Written instruction A:
In the post about early Ultravox! below, list every song title that appears inside quotation marks.

Article:

▬▬▬▬▬▬▬▬▬▬

Friday, 23 September 2011

ultravox!

Today’s music – early Ultravox! That’s the John Foxx stuff and the band’s name with the ! (an idea nicked from Neu!)

The first self titled Ultravox! album is a bit of a muddle, with half a dozen directions indicated, lots of scratchy new wave style guitars, incongruous violin, some punky stuff, some surprisingly sophisticated songs (like the hugely commercial sound of "Dangerous Rhythm"). It doesn’t really hang together terribly well, but it’s interestingly inventive, and although they were lumped together with the emerging punk movement this debut album proves that Foxx and the boys were on an entirely different course. In many ways it reminds me of the first Japan album, in that it has many punk / new wave elements, (plus some not always successful attempts at spiky white boy funk) but these are surface trappings and there is something entirely different, and impressively original, at its heart. There are synths here, but only to contribute occasional additional ‘weirdness’.

And the first album is produced by Steve Lillywhite and Brian Eno. John Foxx recalls taking a phone call which began "Hallo, this is David Bowie, is Brian Eno there please?" Foxx was speechless. DB was actually inviting the Domed One to Paris to help with the Low sessions…!

Second album Ha Ha Ha starts off very punky and frantic for a few tracks, and it’s all a bit patchy and samey (unlike the debut album), then all of a sudden "Distant Smile" begins with some lovely keyboards and atmospherics. Sadly once the vocals begin it’s as if Ultravox are trying to be the Buzzcocks, and failing rather badly.

Then it all perks up with "The Man Who Dies Every Day", strange, moody and unusual. And despite Foxx’s John Lydon snarl on "While I’m Still Alive" it’s better than much of the early PiL stuff that it sounds like.

But the real killer on this album is the Kraftwerkian drum machine led "Hiroshima, Mon Amour" – it clearly points the way towards both Foxx’s later electronic balladry and Ultravox’s most successful period under Midge Ure. The Andy Mackay-esque saxophone adds a lovely mournful air. And it’s totally out of place on this record! (There is a totally different recording of this track which was used as a b side, and is all guitars and real drums, and would have fitted far better on the album. Interestingly they dropped the more conventional sounding track for the more machine-like version).

▬▬▬▬▬▬▬▬▬▬

Dataset entries:
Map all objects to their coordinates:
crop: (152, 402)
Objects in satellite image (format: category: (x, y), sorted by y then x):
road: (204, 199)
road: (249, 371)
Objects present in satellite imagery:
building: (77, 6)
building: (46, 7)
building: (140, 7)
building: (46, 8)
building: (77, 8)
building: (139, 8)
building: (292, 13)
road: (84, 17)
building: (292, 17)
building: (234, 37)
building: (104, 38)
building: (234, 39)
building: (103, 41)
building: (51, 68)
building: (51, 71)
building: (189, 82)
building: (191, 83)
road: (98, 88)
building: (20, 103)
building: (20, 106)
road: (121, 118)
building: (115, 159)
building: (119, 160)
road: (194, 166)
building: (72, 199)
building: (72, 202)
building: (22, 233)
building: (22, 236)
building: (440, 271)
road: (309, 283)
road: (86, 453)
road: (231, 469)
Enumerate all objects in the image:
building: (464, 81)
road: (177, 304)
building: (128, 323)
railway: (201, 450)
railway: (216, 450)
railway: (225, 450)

▬▬▬▬▬▬▬▬▬▬

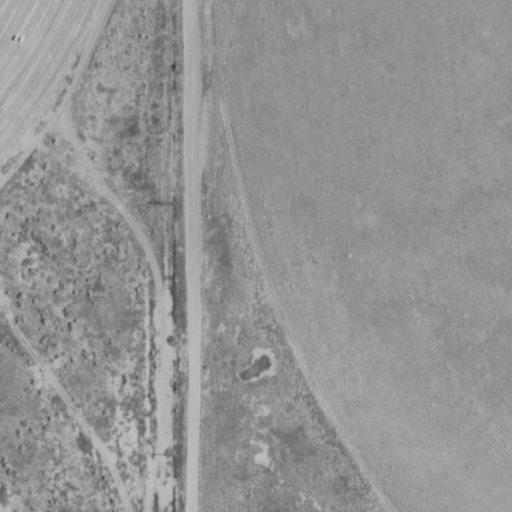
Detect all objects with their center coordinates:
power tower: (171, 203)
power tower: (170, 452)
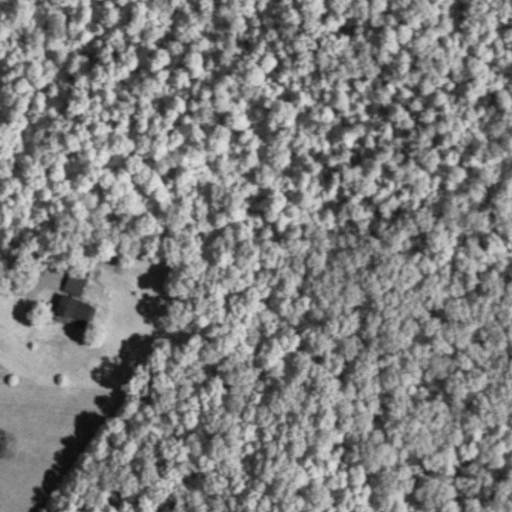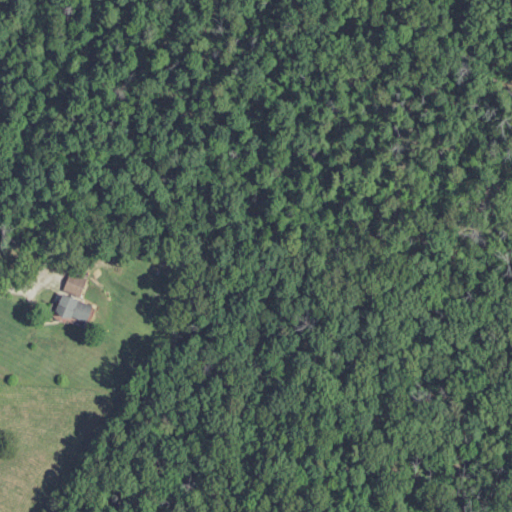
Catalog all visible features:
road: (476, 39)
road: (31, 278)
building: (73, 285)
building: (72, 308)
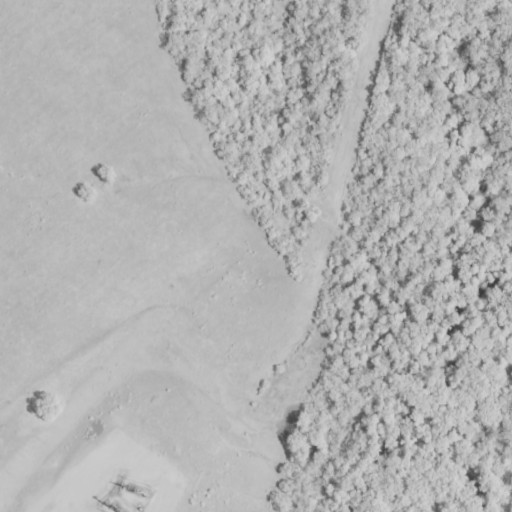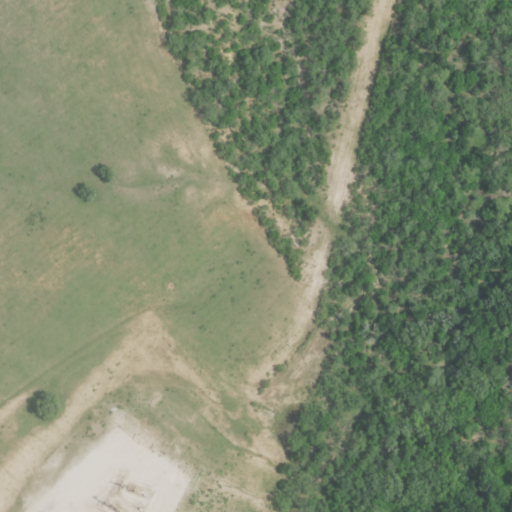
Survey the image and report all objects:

▬▬▬▬▬▬▬▬▬▬

Written instruction B:
Duplicate the entries from the line with "Map all objects" to the line with "road: (231, 469)", including both of those lines.

Right answer A:
"Dangerous Rhythm"
"Distant Smile"
"The Man Who Dies Every Day"
"While I'm Still Alive"
"Hiroshima, Mon Amour"

Right answer B:
Map all objects to their coordinates:
crop: (152, 402)
Objects in satellite image (format: category: (x, y), sorted by y then x):
road: (204, 199)
road: (249, 371)
Objects present in satellite imagery:
building: (77, 6)
building: (46, 7)
building: (140, 7)
building: (46, 8)
building: (77, 8)
building: (139, 8)
building: (292, 13)
road: (84, 17)
building: (292, 17)
building: (234, 37)
building: (104, 38)
building: (234, 39)
building: (103, 41)
building: (51, 68)
building: (51, 71)
building: (189, 82)
building: (191, 83)
road: (98, 88)
building: (20, 103)
building: (20, 106)
road: (121, 118)
building: (115, 159)
building: (119, 160)
road: (194, 166)
building: (72, 199)
building: (72, 202)
building: (22, 233)
building: (22, 236)
building: (440, 271)
road: (309, 283)
road: (86, 453)
road: (231, 469)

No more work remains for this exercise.